Once you have completed all the required name availability searches and confirmed that your name can be used, it’s time to complete your Assumed Business Name registration. Register of Deeds office in the business’ home county issues Assumed Business Names in North Carolina. Fill out the Assumed Business Name Certificate form and file at your local Register of Deeds office in your county. You can find a listing of the Register of Deeds offices here.
Information to complete a North Carolina Assumed Business Name Filing
To complete your Assumed Business Name, you’ll need the following information:
- Your desired Assumed Business Name
- The real name of the person or entity engaging in business under the assumed business name
- Nature/Type of Business
- Principal Street Address (PO Boxes are not allowed)
- Mailing Address (if different from street address)
- Counties where the Assumed Business Name will be used (you can select all 100 counties by checking a box)
- Signature, Name, and Title of the person signing the form
Be sure to enter a title that is authorized to sign the form.

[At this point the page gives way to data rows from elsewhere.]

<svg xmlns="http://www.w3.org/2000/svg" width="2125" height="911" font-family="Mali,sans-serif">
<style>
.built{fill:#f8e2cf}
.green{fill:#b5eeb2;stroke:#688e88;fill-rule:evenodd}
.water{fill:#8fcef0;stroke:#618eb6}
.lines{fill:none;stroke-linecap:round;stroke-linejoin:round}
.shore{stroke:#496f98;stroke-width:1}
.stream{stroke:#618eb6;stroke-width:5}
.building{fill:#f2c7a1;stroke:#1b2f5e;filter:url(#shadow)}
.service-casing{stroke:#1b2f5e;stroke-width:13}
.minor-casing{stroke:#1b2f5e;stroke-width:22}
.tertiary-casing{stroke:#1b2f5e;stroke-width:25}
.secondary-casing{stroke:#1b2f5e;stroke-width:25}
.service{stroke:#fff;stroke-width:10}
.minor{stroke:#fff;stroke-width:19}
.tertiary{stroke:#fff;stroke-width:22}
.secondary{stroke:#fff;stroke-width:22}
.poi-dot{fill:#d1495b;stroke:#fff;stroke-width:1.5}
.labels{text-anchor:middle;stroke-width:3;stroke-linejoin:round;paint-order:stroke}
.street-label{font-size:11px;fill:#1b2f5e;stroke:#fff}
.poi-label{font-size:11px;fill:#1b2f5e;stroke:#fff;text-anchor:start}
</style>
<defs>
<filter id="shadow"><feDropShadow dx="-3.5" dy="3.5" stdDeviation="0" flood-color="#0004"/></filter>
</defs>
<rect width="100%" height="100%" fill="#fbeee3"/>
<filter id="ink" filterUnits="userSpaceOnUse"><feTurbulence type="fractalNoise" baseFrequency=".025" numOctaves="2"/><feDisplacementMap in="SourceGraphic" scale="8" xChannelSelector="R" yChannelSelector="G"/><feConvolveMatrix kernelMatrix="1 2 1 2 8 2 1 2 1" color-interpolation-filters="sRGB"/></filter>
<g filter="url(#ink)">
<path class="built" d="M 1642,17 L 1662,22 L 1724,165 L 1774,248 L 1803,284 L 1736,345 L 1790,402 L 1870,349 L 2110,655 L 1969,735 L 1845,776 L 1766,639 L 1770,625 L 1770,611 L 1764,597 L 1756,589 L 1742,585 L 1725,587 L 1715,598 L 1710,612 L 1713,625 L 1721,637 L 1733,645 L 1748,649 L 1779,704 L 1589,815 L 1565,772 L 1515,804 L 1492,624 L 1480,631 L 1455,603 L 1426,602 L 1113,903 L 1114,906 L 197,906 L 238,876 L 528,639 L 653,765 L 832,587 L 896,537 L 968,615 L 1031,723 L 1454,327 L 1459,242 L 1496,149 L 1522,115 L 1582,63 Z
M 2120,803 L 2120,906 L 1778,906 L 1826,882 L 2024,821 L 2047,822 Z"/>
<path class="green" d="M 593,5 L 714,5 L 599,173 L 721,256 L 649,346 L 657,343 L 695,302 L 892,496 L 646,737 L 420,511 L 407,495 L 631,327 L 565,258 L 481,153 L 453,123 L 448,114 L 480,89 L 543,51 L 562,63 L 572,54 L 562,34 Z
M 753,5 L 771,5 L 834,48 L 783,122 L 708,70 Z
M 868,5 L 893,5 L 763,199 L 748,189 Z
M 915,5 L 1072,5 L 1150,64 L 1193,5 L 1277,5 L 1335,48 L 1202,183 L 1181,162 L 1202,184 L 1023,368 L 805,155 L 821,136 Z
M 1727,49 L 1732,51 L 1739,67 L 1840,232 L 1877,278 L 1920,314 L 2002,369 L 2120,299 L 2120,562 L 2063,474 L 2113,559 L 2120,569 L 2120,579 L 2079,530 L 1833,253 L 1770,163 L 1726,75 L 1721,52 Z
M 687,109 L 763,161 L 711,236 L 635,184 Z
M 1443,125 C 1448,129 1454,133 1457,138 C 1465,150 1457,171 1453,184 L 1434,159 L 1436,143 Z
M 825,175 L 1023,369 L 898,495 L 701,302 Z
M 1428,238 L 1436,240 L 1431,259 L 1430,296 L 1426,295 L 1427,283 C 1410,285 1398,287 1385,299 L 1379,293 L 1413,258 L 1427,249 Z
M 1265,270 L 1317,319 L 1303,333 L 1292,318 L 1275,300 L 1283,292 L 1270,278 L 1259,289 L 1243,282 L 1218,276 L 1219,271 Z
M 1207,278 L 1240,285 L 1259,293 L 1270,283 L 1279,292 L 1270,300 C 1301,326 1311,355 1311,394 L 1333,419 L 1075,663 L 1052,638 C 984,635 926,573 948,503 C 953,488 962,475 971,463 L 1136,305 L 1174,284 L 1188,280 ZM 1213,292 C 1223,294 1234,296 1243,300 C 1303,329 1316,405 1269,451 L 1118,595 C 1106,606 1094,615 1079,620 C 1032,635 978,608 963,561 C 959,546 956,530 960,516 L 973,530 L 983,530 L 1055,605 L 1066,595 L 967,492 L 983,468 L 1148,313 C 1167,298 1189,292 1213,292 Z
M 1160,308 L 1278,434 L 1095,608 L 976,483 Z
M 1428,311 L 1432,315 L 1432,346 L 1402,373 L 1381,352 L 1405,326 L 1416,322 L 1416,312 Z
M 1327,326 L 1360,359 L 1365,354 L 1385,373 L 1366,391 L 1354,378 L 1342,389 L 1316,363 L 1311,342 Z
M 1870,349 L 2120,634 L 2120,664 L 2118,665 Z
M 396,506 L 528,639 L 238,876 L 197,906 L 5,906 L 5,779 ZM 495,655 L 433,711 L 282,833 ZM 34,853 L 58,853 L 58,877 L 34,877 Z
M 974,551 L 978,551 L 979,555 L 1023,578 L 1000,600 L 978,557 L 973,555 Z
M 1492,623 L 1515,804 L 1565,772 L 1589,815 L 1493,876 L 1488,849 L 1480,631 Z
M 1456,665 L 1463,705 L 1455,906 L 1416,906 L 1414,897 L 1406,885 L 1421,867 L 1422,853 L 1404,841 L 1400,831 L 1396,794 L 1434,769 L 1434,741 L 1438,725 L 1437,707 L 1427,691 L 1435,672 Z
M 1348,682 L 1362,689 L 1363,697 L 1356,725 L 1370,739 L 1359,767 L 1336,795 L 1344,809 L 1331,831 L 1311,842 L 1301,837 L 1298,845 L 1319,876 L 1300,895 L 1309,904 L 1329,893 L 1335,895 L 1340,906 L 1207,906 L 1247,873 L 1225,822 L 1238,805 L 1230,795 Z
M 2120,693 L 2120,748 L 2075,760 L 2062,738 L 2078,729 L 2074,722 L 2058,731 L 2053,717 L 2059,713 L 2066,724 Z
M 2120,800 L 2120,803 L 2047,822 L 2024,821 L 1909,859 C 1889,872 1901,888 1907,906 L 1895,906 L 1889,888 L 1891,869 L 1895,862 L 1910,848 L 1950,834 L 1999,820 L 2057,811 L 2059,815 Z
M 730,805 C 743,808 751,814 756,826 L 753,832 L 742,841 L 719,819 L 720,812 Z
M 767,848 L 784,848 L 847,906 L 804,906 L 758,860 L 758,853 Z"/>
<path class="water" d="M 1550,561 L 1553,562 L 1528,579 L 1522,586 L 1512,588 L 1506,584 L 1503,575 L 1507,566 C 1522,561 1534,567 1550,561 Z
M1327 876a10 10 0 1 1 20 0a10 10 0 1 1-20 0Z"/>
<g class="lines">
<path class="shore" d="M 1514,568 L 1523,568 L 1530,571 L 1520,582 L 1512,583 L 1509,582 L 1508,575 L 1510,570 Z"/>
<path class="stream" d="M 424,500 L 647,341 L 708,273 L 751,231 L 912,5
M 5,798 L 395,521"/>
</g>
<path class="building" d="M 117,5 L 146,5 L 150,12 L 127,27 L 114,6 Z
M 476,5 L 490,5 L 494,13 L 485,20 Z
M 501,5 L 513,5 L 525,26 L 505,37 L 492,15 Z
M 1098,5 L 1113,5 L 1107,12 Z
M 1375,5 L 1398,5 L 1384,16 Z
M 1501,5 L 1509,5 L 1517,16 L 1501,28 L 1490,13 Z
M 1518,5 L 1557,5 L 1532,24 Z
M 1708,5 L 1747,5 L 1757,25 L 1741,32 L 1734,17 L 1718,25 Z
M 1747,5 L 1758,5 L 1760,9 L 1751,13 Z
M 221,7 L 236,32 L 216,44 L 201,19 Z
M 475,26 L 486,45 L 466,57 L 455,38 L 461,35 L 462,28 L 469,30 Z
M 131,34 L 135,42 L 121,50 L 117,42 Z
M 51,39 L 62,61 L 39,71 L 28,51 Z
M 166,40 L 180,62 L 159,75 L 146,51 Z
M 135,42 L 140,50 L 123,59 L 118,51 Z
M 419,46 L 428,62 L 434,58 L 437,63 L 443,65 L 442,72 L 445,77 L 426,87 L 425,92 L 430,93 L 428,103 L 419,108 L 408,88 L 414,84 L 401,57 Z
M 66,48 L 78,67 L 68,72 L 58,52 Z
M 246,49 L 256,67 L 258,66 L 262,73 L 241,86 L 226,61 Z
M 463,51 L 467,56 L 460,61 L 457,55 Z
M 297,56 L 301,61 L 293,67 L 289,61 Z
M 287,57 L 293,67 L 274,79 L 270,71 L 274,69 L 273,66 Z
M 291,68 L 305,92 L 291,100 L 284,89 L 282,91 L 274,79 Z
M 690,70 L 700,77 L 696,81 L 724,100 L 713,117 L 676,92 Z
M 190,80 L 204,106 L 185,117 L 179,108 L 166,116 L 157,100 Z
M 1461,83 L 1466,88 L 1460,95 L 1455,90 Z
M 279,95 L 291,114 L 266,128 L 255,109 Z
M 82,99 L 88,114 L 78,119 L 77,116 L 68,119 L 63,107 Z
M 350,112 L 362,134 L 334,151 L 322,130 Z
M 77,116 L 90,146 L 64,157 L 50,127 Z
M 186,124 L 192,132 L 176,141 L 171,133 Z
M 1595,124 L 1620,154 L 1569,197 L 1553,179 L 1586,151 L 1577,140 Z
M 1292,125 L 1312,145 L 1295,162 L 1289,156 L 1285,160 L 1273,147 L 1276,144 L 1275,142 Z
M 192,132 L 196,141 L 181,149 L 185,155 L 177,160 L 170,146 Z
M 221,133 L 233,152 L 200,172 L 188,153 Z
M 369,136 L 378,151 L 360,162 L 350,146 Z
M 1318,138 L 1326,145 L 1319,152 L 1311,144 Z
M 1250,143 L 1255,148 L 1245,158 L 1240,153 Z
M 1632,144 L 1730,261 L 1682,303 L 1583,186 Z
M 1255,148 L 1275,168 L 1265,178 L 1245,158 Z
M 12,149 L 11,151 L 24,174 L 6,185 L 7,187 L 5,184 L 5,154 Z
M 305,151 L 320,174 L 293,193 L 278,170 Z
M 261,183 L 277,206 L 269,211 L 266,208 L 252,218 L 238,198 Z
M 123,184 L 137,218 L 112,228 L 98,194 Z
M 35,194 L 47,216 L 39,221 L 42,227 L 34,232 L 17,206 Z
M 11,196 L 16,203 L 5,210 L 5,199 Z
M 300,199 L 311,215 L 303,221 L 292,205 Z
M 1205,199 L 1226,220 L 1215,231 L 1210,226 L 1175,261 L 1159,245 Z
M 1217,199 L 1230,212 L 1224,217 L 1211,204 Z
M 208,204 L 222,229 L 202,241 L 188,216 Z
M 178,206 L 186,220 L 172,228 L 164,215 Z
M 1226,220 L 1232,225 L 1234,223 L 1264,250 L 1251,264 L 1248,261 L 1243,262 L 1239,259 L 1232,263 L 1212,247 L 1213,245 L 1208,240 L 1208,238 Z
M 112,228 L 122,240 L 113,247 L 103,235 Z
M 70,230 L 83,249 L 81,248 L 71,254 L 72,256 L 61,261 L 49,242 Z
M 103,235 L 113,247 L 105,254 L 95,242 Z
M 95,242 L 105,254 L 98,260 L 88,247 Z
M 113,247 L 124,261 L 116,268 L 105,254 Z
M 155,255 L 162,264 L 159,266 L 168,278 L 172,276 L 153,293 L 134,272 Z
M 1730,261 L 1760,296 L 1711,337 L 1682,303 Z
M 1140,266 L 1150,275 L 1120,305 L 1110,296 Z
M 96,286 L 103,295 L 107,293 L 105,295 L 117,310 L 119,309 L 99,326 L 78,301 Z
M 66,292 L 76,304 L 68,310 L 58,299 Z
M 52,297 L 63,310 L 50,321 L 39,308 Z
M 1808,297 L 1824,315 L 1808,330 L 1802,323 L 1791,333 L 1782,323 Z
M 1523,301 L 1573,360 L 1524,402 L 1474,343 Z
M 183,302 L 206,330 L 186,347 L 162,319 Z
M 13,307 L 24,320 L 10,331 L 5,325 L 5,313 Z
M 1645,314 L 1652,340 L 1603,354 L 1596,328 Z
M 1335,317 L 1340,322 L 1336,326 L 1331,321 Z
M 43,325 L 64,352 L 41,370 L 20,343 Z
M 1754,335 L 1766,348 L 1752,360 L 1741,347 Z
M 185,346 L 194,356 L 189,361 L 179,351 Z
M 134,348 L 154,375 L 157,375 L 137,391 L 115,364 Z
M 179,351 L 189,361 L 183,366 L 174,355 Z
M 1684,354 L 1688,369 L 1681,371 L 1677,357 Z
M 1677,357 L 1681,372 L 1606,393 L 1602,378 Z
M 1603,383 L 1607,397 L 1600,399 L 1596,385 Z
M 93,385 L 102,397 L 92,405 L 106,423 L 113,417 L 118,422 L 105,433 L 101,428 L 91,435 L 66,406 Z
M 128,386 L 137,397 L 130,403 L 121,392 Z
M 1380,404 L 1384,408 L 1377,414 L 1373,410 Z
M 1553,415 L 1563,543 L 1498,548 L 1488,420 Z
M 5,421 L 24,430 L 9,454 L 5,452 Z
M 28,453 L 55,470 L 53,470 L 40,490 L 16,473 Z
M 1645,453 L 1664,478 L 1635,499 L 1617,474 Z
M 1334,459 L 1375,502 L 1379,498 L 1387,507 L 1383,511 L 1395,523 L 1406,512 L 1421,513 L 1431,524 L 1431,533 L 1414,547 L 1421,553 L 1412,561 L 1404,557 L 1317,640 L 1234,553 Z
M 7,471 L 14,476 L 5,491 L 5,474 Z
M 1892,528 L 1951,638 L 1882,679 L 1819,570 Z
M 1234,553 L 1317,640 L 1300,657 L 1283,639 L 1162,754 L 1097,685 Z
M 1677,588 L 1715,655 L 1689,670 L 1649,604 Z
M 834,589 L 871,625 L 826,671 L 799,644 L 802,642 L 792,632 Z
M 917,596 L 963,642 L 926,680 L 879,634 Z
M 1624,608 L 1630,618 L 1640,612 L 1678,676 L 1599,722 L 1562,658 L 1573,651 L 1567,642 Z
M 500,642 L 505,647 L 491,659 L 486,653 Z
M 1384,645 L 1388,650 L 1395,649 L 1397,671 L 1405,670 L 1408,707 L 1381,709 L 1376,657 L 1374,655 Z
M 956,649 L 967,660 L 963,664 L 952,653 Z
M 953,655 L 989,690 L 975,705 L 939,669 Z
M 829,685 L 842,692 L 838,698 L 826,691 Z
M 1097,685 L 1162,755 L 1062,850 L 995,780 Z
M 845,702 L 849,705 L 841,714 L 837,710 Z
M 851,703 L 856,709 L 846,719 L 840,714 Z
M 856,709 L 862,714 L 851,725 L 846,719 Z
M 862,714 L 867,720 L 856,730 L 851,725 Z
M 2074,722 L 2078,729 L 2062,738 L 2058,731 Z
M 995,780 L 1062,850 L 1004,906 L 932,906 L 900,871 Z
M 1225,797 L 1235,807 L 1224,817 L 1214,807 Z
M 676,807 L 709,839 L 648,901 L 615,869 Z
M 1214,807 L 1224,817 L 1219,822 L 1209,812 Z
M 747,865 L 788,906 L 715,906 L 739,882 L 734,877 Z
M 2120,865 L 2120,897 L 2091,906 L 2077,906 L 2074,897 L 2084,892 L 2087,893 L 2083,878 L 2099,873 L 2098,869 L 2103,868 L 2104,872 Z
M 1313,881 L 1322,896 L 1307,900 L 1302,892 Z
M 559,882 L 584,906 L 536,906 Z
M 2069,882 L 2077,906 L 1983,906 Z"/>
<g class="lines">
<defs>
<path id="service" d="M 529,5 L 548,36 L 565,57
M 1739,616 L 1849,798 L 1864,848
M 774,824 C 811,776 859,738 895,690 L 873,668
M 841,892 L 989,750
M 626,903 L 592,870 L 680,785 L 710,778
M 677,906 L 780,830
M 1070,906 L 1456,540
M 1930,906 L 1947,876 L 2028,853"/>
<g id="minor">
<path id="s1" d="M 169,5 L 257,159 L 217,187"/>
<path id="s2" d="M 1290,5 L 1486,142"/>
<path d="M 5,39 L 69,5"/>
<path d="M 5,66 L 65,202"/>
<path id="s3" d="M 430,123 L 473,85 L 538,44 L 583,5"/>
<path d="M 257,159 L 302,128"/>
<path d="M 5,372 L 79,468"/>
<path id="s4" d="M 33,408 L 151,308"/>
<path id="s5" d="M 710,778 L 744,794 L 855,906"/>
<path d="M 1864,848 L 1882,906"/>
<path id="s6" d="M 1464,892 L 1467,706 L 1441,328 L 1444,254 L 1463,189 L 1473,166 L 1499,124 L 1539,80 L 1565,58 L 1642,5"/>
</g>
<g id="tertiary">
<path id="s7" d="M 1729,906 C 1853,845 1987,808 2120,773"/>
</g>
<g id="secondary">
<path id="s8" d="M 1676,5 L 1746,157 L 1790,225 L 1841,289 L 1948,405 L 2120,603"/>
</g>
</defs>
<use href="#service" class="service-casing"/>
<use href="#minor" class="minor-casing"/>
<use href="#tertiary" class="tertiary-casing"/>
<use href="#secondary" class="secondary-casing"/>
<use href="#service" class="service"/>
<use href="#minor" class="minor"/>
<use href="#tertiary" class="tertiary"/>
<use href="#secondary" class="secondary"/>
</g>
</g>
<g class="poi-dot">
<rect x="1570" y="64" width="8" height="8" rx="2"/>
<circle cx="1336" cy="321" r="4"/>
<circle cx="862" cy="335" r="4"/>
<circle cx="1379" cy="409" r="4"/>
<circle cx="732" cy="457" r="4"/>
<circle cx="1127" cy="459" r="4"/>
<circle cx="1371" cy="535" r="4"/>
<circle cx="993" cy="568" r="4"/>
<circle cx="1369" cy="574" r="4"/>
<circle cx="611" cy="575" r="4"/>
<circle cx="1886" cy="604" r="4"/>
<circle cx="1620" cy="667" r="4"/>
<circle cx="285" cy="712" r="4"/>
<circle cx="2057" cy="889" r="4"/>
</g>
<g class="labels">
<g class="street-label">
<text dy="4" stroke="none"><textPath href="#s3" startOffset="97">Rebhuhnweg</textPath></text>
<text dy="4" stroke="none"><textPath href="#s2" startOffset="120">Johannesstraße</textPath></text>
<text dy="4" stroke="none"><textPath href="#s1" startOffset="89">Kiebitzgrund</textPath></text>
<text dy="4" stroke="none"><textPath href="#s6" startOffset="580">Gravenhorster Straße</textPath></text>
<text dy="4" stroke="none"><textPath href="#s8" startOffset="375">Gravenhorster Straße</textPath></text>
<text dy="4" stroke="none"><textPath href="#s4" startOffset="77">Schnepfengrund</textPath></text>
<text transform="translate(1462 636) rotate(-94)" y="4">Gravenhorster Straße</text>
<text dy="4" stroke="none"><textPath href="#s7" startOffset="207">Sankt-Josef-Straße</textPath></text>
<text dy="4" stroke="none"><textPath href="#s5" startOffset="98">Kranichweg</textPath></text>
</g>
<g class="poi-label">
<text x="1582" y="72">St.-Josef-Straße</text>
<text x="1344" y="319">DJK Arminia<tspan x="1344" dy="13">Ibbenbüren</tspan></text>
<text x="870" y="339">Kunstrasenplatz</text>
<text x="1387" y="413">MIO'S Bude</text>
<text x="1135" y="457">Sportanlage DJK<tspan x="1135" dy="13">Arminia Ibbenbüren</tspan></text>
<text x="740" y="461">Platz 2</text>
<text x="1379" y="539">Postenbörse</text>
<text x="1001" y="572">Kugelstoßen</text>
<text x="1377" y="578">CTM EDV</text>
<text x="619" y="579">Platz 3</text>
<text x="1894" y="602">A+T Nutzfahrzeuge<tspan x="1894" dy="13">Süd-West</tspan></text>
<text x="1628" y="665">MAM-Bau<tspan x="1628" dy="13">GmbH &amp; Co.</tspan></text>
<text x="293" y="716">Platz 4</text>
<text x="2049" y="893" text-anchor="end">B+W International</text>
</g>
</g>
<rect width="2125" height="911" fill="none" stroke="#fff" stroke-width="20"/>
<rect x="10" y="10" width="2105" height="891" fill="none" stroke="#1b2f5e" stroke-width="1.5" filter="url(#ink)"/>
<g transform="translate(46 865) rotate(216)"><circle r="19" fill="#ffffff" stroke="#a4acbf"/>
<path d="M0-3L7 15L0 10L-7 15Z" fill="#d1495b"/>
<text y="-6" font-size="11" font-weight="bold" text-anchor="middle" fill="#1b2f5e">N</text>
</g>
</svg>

The directions state:
- Sole proprietorship: must be signed by the individual; title as “sole proprietor” or “owner”.
- General Partnership: must be signed by a general partner.
- Limited partnership: must be signed by a general partner.
- Corporation: must be signed by an officer of the corporation.
- Limited Liability Company: must be signed by a manager, member, director or officer of the LLC.
- Trust: must be signed by a trustee or other person authorized to act on behalf of the trust.
- In the case of any other legal entity, the certificate must be signed in the name of the entity by an individual authorized to act for the entity.
If you would like more information on the business registration process for all four main business types in North Carolina visit our guide, How to Register a Business Name in North Carolina.
To get a North Carolina Assumed Business Name, you need to pay $26 in addition to submitting your completed Assumed Business Name application form.
Once your North Carolina assumed business name filing has been approved, it needs does not expire. However, if any of the information that you provided on your original Assumed Business Name Certificate changes, you must file an Amendment of Assumed Business Name Certificate within 60 days.
You can file for as many assumed business name names as you need – there is no limit to the number of assumed business names you can be issued.